I would like to find common string between: strings_list = ['PS1 123456 Test', 'PS1 758922 Test', 'PS1 978242 Test']
The following code returns only the first part "PS1 1", I would imagine the result is "PS1 Test". Could you help me, is it possible to obtain using SequenceMatcher? Thank you in advance!
def findCommonStr(strings_list: list) -> str:
common_str = strings_list[0]
for i in range(1, n):
match = SequenceMatcher(None, common_str, strings_list[i]).get_matching_blocks()[0]
common_str = common_str[match.b: match.b + match.size]
common_str = common_str.strip()
return common_str
This is without SequenceMatcher approach. If all strings follow the same pattern, you can split them into words on whitespaces.
strings_list = ['PS1 123456 Test', 'PS1 758922 Test', 'PS1 978242 Test']
test = []
for string in strings_list:
print(string.split())
test.append(string.split())
>>> ['PS1', '123456', 'Test']
['PS1', '758922', 'Test']
['PS1', '978242', 'Test']
Now you can simply do a set intersection to find the common elements.
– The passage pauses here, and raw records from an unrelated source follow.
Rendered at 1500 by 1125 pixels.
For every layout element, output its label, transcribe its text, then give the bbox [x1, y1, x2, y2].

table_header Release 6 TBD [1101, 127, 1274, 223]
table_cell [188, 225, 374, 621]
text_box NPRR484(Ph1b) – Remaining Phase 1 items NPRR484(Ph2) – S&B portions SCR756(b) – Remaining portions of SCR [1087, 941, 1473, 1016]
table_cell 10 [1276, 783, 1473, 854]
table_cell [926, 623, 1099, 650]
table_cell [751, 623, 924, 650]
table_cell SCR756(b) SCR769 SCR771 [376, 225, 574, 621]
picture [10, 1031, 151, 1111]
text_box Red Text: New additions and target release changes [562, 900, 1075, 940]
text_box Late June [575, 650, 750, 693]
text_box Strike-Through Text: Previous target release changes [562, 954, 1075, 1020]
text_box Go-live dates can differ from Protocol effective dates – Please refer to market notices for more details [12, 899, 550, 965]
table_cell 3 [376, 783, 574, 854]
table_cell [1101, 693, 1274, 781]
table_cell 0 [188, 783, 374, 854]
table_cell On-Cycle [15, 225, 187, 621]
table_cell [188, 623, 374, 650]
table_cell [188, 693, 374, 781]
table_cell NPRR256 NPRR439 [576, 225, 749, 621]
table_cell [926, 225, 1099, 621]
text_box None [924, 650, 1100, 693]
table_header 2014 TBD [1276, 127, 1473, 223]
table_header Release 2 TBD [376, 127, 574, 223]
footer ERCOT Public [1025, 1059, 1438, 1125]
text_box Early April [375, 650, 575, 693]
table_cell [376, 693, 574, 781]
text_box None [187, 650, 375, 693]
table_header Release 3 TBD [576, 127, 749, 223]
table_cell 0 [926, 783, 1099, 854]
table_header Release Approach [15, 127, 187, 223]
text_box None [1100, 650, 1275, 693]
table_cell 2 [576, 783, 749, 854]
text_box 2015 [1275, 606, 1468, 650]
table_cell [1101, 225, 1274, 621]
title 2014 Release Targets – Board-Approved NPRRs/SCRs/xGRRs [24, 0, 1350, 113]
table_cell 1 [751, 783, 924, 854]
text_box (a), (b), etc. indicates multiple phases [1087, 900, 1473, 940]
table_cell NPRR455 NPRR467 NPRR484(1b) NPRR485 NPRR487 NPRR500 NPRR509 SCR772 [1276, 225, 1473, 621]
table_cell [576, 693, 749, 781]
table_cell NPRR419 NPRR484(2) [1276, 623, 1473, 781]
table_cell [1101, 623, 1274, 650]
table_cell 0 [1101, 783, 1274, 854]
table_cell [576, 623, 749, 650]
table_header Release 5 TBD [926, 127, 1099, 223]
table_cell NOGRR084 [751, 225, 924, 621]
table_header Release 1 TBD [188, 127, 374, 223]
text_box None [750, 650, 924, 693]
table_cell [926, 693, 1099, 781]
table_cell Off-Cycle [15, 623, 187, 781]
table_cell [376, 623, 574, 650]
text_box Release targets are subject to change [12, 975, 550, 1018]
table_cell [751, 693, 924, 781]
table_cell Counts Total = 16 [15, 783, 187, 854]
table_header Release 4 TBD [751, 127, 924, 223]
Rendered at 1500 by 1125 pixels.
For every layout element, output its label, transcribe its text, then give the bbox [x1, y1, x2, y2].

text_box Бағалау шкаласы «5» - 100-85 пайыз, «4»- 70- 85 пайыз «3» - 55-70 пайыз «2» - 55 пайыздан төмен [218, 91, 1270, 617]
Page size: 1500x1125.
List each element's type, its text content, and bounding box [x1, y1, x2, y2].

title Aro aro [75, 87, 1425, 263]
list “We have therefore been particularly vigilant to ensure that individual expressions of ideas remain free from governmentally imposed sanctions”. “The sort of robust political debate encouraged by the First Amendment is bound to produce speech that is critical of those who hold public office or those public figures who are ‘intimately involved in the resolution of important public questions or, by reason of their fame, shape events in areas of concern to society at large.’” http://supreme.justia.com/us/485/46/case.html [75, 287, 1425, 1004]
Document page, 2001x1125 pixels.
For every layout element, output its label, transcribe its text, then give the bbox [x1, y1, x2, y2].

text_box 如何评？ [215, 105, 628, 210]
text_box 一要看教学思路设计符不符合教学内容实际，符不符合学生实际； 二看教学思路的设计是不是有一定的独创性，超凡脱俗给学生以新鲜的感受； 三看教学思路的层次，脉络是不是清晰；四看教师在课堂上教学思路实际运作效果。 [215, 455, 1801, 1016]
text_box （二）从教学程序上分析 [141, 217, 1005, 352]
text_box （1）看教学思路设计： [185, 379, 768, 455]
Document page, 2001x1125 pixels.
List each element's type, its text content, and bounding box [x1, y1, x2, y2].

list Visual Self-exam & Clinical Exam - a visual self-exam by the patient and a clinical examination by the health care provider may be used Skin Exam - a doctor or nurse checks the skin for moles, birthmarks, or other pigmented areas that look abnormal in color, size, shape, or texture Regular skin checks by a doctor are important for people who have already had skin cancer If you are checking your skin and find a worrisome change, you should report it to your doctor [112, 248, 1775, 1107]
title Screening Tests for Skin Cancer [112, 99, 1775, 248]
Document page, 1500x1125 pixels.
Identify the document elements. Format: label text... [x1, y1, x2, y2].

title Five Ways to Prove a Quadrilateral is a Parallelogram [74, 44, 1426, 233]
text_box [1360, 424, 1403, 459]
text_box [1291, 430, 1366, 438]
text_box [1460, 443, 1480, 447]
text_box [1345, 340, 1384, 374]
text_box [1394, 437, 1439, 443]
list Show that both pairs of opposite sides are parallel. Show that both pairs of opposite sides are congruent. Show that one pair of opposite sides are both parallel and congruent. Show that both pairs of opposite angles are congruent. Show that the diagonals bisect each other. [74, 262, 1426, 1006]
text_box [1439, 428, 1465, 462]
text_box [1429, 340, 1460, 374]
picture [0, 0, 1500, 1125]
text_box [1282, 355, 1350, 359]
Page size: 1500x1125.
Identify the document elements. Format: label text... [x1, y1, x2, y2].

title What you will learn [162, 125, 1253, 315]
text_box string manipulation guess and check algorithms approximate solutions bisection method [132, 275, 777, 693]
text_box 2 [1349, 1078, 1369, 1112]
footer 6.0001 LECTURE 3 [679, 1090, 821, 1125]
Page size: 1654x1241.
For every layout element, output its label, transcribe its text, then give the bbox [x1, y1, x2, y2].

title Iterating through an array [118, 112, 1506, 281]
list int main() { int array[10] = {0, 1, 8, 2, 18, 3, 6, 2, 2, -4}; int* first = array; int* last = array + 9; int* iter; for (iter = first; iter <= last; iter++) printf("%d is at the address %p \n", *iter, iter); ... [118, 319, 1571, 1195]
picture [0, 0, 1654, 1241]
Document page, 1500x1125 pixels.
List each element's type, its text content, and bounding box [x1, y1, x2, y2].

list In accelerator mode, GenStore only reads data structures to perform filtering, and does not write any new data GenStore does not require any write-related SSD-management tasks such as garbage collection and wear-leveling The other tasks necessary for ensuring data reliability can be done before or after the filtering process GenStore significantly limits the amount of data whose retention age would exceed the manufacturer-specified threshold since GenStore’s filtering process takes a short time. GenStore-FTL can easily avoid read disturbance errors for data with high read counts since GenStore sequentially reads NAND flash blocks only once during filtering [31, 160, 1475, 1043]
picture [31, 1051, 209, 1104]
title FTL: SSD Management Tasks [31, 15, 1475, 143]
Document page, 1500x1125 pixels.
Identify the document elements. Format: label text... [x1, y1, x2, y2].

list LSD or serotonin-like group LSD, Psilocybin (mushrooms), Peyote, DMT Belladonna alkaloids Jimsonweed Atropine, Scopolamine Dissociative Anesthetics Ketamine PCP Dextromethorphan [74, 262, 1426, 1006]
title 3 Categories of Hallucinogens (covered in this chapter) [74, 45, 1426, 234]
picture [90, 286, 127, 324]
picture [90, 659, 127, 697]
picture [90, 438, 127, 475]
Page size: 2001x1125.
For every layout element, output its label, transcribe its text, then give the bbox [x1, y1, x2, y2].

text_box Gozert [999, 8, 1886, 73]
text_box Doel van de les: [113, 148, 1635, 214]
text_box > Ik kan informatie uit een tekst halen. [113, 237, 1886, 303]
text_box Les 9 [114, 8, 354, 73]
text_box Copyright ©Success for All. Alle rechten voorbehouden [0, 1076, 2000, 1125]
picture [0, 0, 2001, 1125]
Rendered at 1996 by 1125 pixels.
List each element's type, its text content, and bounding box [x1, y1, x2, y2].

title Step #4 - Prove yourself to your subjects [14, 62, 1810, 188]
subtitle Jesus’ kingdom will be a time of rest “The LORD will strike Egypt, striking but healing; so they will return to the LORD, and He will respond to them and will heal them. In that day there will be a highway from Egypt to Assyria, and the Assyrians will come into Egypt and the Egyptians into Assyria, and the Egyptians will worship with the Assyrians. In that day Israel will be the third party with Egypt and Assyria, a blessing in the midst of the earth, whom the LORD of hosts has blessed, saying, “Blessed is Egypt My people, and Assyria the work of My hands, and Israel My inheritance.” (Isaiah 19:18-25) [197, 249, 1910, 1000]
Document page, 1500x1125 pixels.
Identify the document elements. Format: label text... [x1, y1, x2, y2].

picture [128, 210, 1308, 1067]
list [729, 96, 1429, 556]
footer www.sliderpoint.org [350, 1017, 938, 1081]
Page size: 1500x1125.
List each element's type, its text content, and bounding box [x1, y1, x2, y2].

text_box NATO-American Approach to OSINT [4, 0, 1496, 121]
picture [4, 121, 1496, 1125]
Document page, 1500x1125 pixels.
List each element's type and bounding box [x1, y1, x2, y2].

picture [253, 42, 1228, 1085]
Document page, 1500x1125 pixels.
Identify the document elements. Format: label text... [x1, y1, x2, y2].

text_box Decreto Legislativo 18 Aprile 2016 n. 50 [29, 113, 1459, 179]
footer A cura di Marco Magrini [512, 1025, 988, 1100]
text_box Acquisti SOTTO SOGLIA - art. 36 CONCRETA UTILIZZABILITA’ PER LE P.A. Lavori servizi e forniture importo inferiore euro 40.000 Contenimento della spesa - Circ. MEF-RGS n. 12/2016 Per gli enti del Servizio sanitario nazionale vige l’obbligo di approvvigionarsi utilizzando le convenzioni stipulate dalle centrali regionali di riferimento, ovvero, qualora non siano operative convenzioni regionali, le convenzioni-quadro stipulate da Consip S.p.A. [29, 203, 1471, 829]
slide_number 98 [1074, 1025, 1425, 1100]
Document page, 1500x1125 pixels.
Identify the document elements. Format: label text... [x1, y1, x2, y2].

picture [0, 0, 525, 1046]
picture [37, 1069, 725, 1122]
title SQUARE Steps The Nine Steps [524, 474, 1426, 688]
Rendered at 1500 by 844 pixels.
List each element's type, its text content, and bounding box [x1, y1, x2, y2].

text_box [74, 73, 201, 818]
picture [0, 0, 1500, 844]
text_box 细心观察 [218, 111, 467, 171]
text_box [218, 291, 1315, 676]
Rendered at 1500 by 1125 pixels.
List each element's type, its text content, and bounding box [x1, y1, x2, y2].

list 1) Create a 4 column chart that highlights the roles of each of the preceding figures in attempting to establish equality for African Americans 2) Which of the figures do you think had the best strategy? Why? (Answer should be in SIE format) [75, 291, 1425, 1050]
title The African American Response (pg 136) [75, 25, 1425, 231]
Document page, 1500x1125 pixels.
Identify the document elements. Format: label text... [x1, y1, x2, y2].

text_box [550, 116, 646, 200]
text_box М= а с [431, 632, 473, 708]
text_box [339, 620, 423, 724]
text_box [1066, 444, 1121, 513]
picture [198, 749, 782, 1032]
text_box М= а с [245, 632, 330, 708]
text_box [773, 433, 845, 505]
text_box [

Reference: Python -Intersection of multiple lists?
set(test[0]).intersection(*test[1:])
>>> {'PS1', 'Test'}
# join them to get string
' '.join(set(test[0]).intersection(*test[1:]))
>>> PS1 Test
This would only work if they follow this pattern of separated by white space.
Function:
def findCommonStr(strings_list: list) -> str:
all_str = []
for string in strings_list:
all_str.append(string.split())
return ' '.join(set(all_str[0]).intersection(*all_str[1:]))